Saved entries
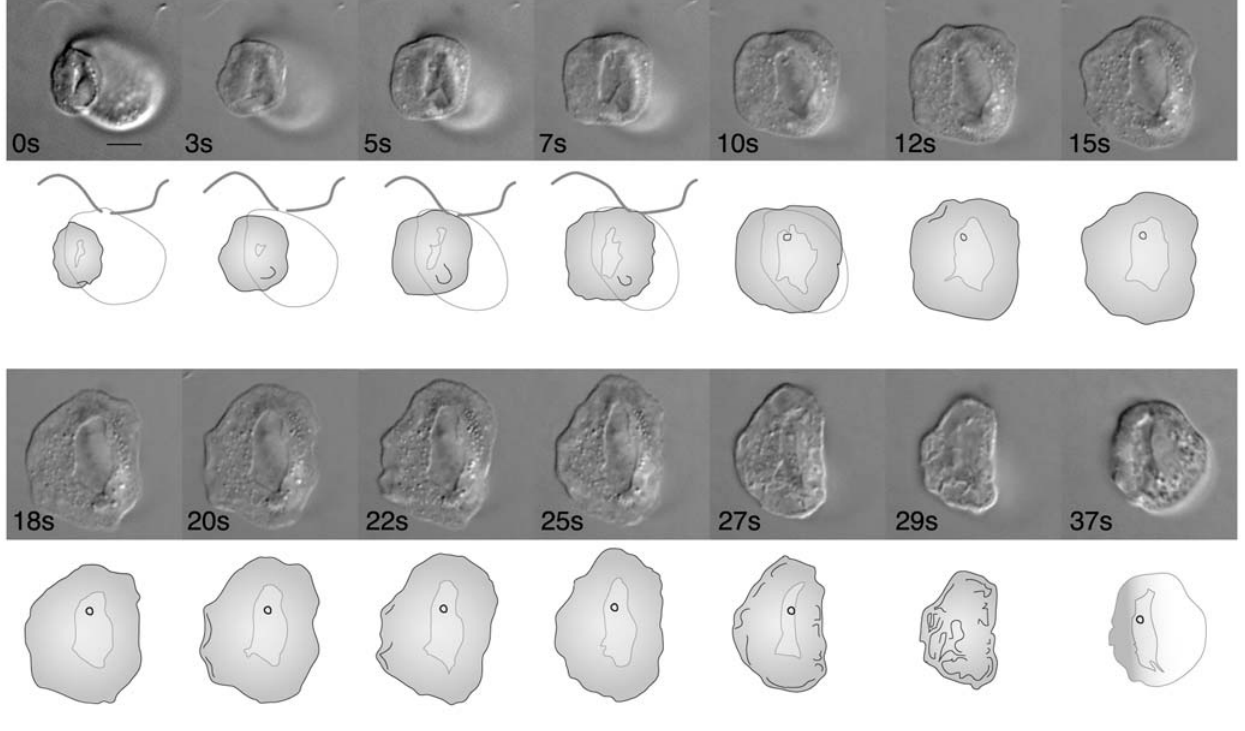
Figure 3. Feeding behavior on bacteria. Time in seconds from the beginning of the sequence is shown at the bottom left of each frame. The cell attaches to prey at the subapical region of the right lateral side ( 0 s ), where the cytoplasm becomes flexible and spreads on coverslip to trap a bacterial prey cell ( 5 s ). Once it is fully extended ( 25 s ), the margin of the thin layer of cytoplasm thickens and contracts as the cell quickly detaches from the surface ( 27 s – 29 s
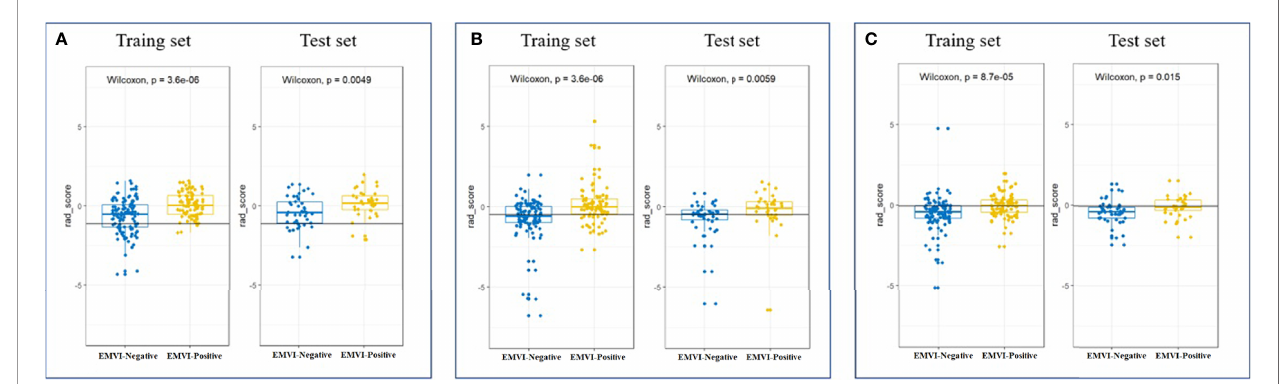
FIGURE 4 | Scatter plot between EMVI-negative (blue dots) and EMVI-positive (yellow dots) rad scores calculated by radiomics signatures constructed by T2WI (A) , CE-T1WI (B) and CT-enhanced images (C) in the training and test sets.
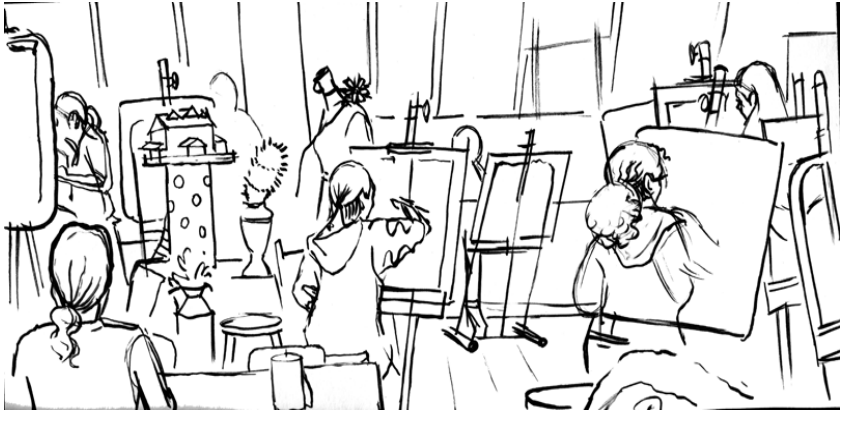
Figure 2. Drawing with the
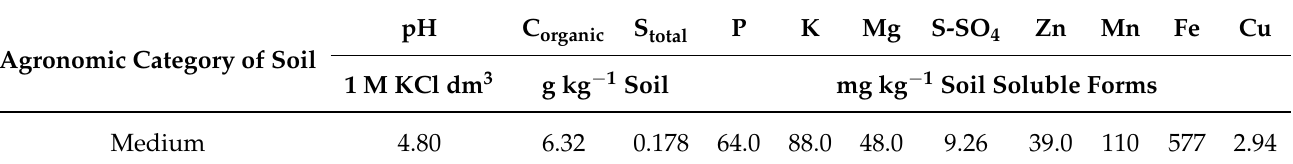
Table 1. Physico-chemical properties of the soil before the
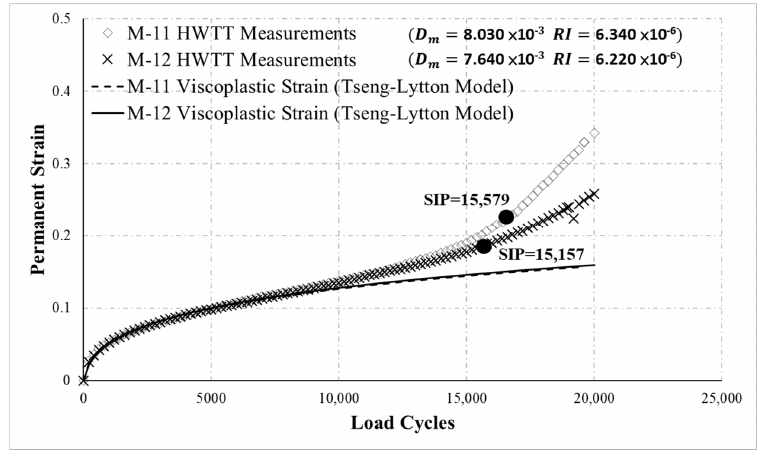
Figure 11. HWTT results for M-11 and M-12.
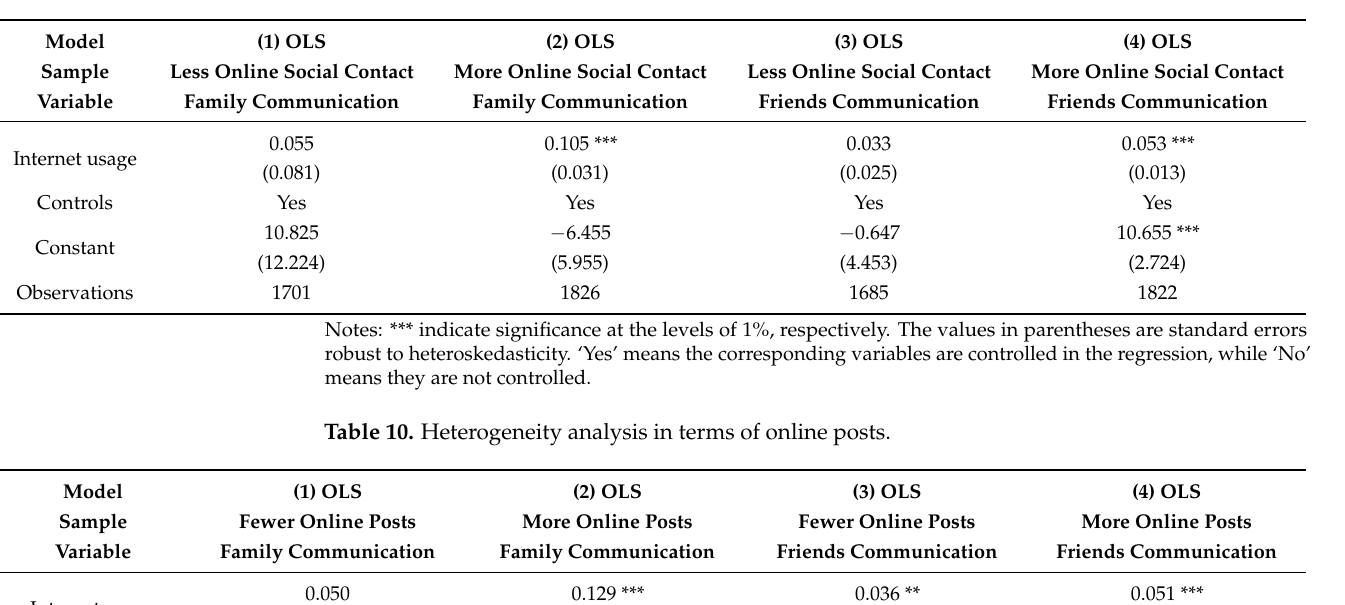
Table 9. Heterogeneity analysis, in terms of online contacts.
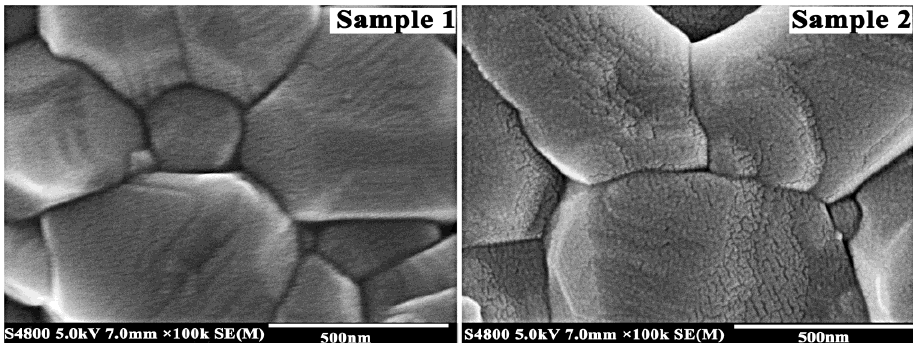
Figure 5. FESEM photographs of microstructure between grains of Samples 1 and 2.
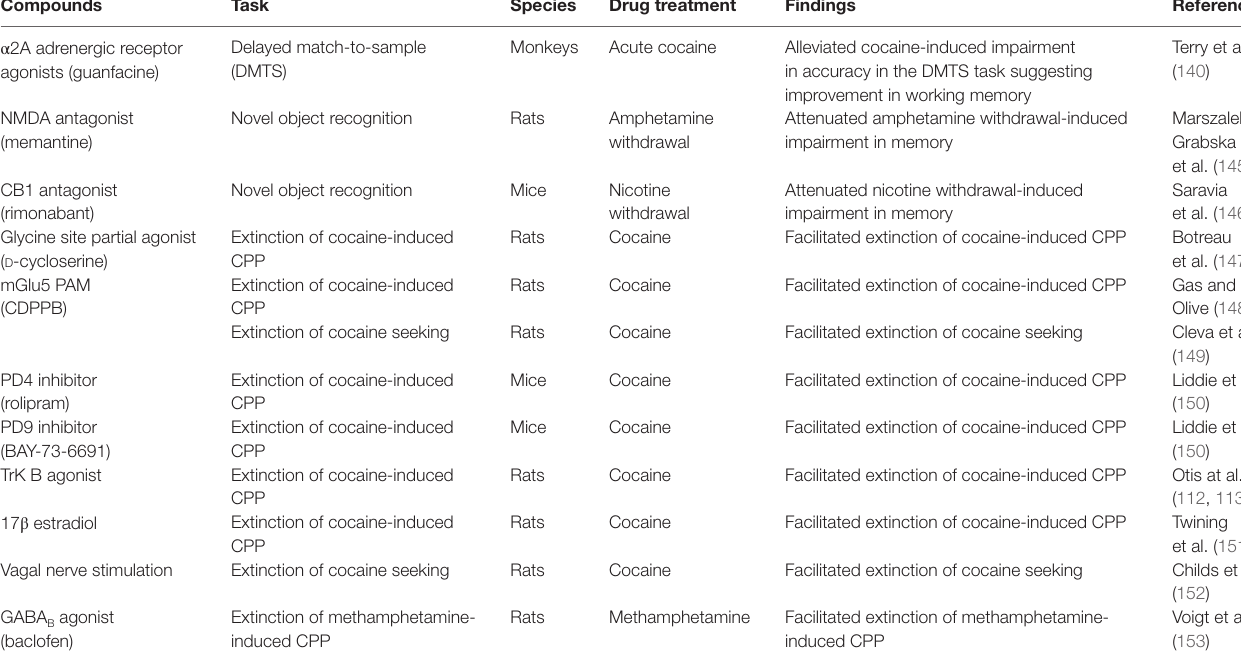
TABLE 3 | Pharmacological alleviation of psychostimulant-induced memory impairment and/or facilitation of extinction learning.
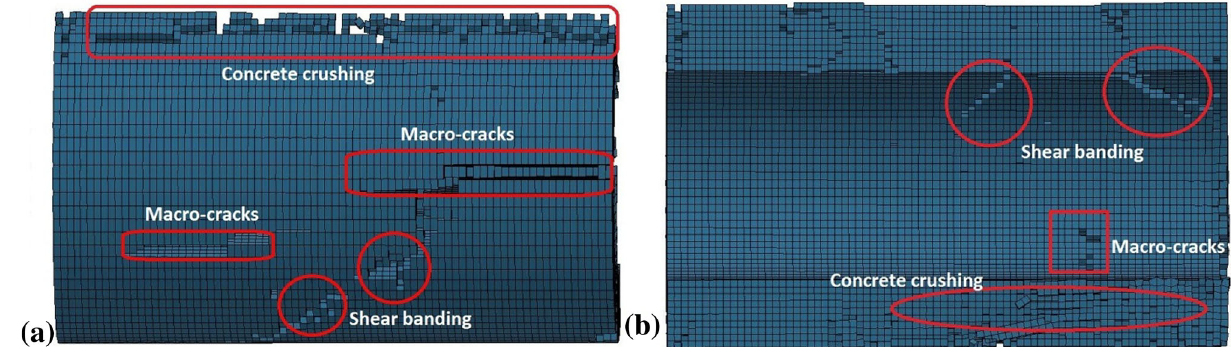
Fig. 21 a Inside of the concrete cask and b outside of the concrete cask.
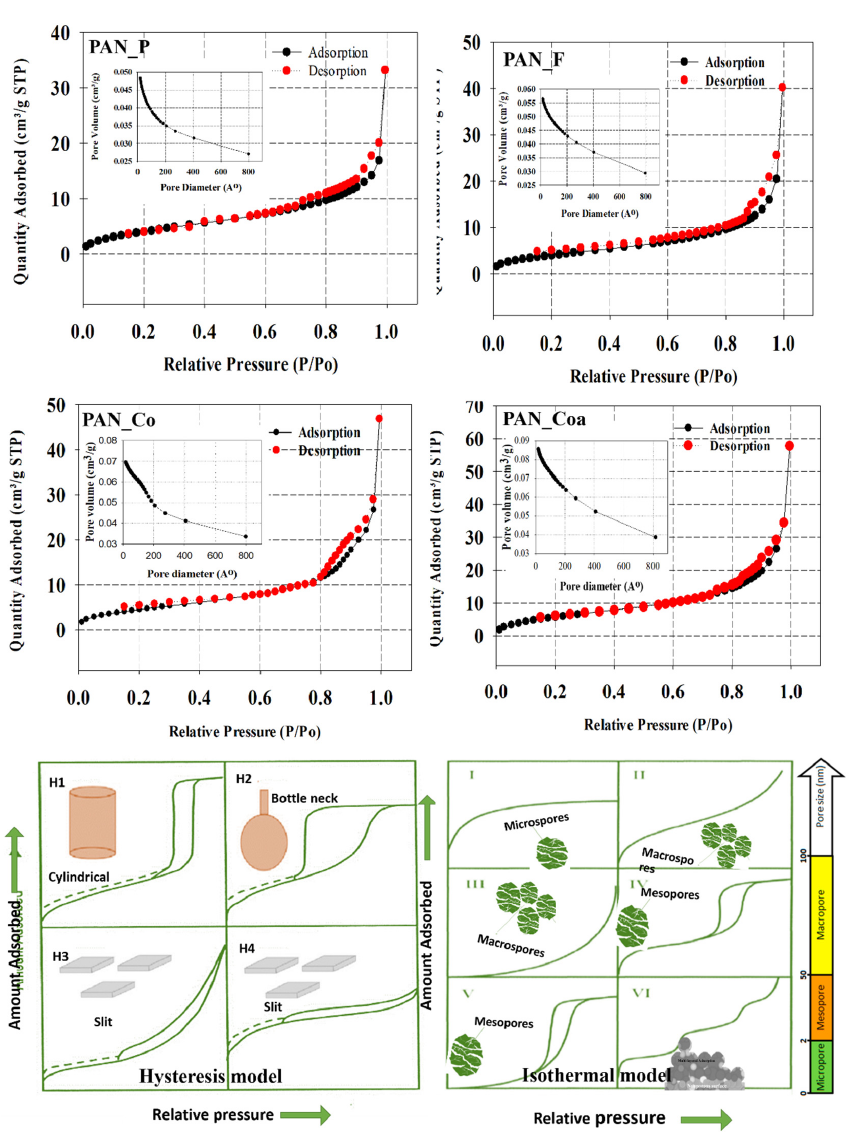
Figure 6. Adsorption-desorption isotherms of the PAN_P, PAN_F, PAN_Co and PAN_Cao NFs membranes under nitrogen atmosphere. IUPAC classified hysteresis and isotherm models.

**ASSIGNMENT**
Every record must be set down again exactly; pictures do not belong in the copy.

**ANSWER**
Figure 3. Feeding behavior on bacteria. Time in seconds from the beginning of the sequence is shown at the bottom left of each frame. The cell attaches to prey at the subapical region of the right lateral side ( 0 s ), where the cytoplasm becomes flexible and spreads on coverslip to trap a bacterial prey cell ( 5 s ). Once it is fully extended ( 25 s ), the margin of the thin layer of cytoplasm thickens and contracts as the cell quickly detaches from the surface ( 27 s – 29 s
FIGURE 4 | Scatter plot between EMVI-negative (blue dots) and EMVI-positive (yellow dots) rad scores calculated by radiomics signatures constructed by T2WI (A) , CE-T1WI (B) and CT-enhanced images (C) in the training and test sets.
Figure 2. Drawing with the
Table 1. Physico-chemical properties of the soil before the
Figure 11. HWTT results for M-11 and M-12.
Table 9. Heterogeneity analysis, in terms of online contacts.
Figure 5. FESEM photographs of microstructure between grains of Samples 1 and 2.
TABLE 3 | Pharmacological alleviation of psychostimulant-induced memory impairment and/or facilitation of extinction learning.
Fig. 21 a Inside of the concrete cask and b outside of the concrete cask.
Figure 6. Adsorption-desorption isotherms of the PAN_P, PAN_F, PAN_Co and PAN_Cao NFs membranes under nitrogen atmosphere. IUPAC classified hysteresis and isotherm models.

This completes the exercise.